Los Fortuny: padre e hijo, dos raros en el paisaje
Entre tanta placa envejecida, descubrí que Mariano Fortuny Marsal apenas realizó 35 aguafuertes. Un artista veloz, casi fugaz, cuya obra conservada por la Calcografía Nacional forma parte del tesoro de esta exposición de aguafortistas. Su hijo, Mariano Fortuny Madrazo, siguió el mismo sendero de experimentación y libertad. Me conmovió la idea de un legado que pasa de padre a hijo, compartiendo la pasión por el ácido y la tinta.
Recordé, con una pizca de nostalgia, a mi propio padre enseñándome a dibujar bocetos de rostros en papel reciclado. No era un gran artista, pero hubo ternura en esos momentos. Me pregunté si en casa de los Fortuny se respiraba ese olor a barniz y a aventura constante. Probablemente sí, y más de uno habrá salido de allí con las yemas de los dedos manchadas de tinta.
Mientras vagaba por los pasillos, escuché a alguien murmurar que había leído un artículo de 1910 escrito por Ricardo Baroja titulado “Cómo se graba un aguafuerte.” Me pareció un título más cercano a un manual de supervivencia que a un texto artístico. Me imaginé a Baroja, con su aire bohemio, explicando que, tras embadurnar la plancha con barniz y jugar con el ácido, te adentrabas en un mundo de sombras y claridades imposibles.
De pronto, algo en mi interior dio un salto. Me sentí dentro de un relato de la Generación del 98, en una España que a ratos apesta a melancolía y, en otros, se ilusiona con renacer de sus cenizas. La exposición estaba tan llena de matices que noté un nudo en la garganta: esa sensación agridulce de quien se descubre cómplice de un tiempo que no vivió, pero que lo acecha en cada trazo.
El poso que deja la exposición de aguafortistas
Antes de salir, quise revisitar algunas obras. Hice un pequeño recuento mental de lo visto: paisajes nublados, escenas urbanas cargadas de misterio, retratos punzantes. Sentí que me llevaba un pedazo de cada artista pegado a la suela de mis zapatos.

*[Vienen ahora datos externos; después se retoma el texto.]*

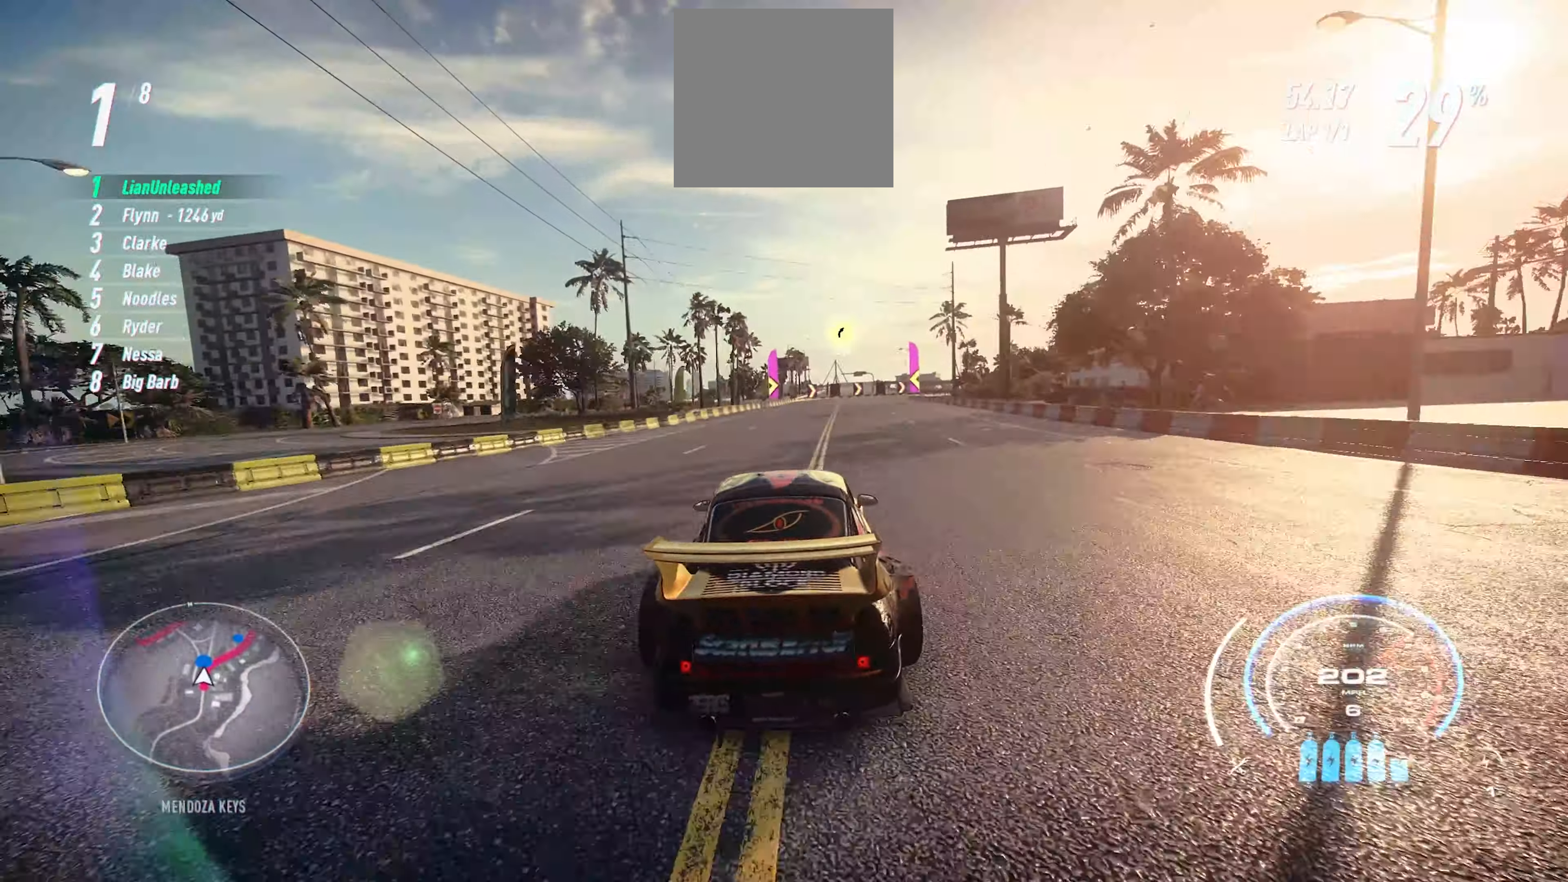
{"buttons": ["R2"], "left_stick": "up-right", "events": []}
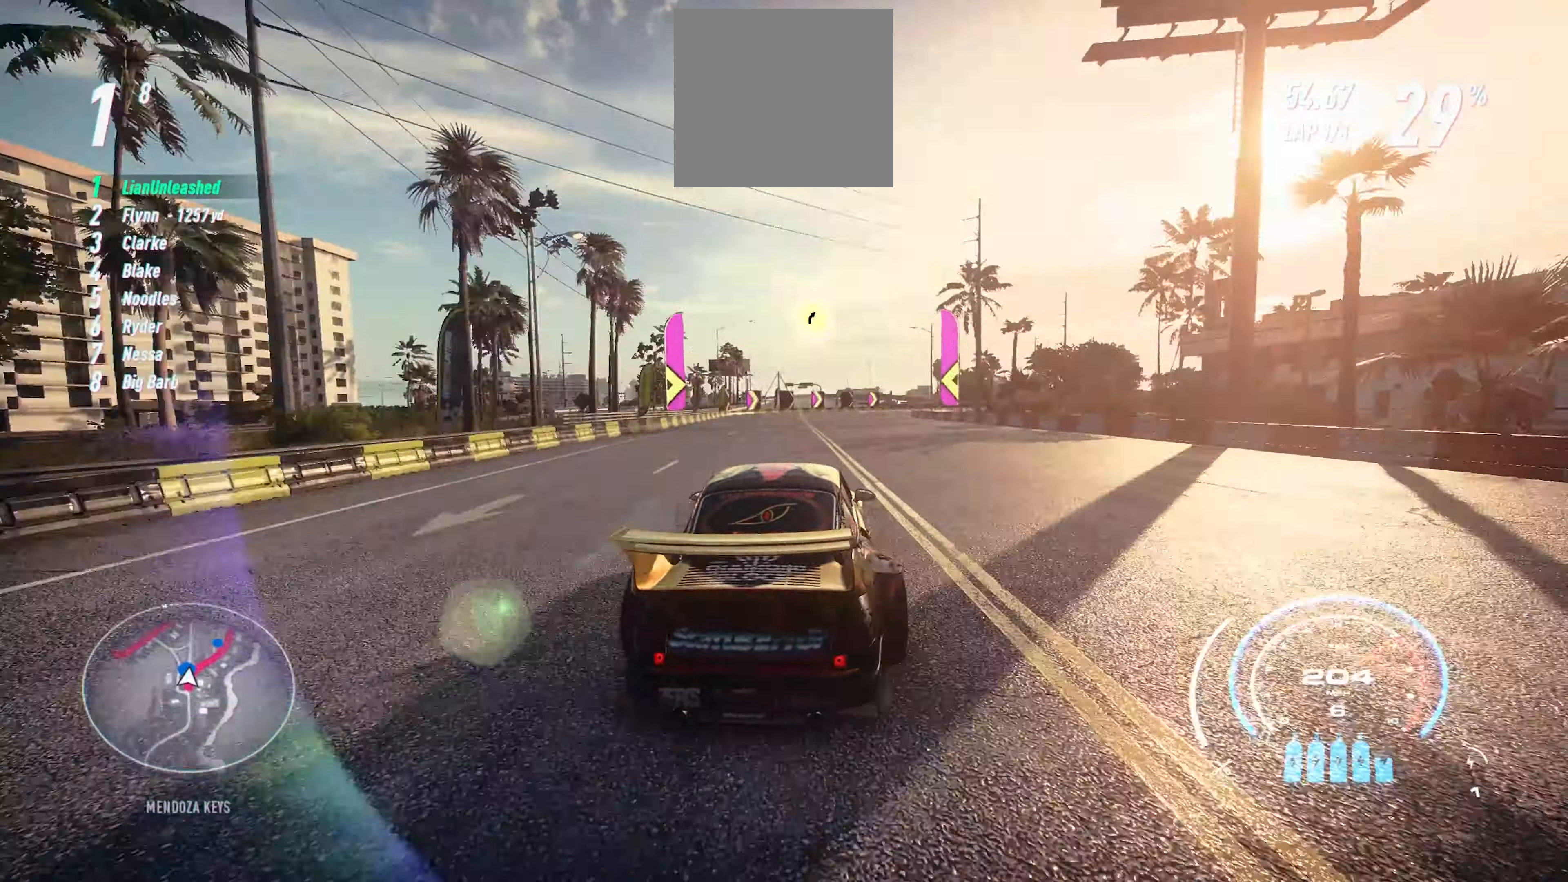
{"buttons": ["A", "R2"], "left_stick": "up-right", "events": [[466, "A", "down"]]}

Había algo casi cinematográfico en la manera en que estos grabadores, hace más de cien años, plasmaban el mundo que les rodeaba. Me vino a la mente la teoría del paisaje de Haes, la valentía de Campuzano, la poesía encubierta de Lhardy y el desasosiego grabado en la línea de Solana. Aquel desfile de nombres me resultaba tan familiar como extraño.
Un final tan incierto como mis pasos
Salí del recinto con la entrada arrugada en el bolsillo y la cabeza en ebullición. Fuera, la gente corría hacia sitios desconocidos, incapaz de notar que en una sala relativamente pequeña se estaba rindiendo un homenaje tremendo al aguafuerte. El mundo seguía girando sin darse cuenta de que durante un par de horas me había sumergido en una dimensión paralela, guiado por estampas de un pasado que se niega a envejecer.
Aún me pregunto qué fue lo que más me marcó de mi paseo por la exposición de aguafortistas. Quizá esa especie de complicidad con los artistas, la certeza de que, detrás de cada línea, hay una historia que se opone al olvido. O tal vez sea la fragilidad de la técnica: un simple descuido con el ácido puede arruinar horas de trabajo. De alguna manera, me vi reflejado en esa posibilidad de error continuo, en ese riesgo de que cualquier movimiento torpe arrase con algo valioso.
En definitiva, la aventura nació de un acto banal —buscar un café— y terminó en un encuentro con sombras y luces de otro siglo. A veces, el arte atrapa sin avisar, y uno solo puede dejarse llevar. Dicen que la muestra estará abierta hasta el 18 de mayo de 2025, y no descarto volver. Tal vez otro día nublado, con el estómago vacío y la mente en blanco, para reencontrarme con esas planchas venerables y, por qué no, con la ironía que yace en cada trazo.